▶ _Job_:
Where a line of the following data contains the string "creado", include it in the tally. Report the total alone.

Plain-text document sources
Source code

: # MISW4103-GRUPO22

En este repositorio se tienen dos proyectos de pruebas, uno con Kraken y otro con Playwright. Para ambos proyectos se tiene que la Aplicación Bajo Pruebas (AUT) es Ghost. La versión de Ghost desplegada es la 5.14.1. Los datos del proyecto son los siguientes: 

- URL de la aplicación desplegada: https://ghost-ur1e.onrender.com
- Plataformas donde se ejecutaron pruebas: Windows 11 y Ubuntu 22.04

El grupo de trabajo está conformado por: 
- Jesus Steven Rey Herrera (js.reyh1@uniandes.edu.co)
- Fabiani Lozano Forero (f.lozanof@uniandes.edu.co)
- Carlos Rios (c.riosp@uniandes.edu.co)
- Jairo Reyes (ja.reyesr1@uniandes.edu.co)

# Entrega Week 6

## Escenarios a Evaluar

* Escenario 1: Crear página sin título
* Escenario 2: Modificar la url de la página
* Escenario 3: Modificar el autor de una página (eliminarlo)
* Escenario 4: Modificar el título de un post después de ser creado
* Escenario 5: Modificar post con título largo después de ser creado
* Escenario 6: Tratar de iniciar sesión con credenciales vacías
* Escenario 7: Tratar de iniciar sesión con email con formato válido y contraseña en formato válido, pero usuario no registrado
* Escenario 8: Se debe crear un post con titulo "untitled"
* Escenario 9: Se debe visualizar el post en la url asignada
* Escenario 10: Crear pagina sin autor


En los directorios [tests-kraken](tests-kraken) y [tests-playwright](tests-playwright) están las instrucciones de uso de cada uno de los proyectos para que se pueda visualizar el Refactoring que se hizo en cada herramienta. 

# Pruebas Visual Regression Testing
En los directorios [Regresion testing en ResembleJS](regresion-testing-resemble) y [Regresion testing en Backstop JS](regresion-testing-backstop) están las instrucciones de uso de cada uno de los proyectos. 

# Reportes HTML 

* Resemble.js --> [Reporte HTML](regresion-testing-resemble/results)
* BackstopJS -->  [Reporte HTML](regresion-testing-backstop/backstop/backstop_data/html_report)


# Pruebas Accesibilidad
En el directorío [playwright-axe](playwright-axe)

▶ _Task output_:
2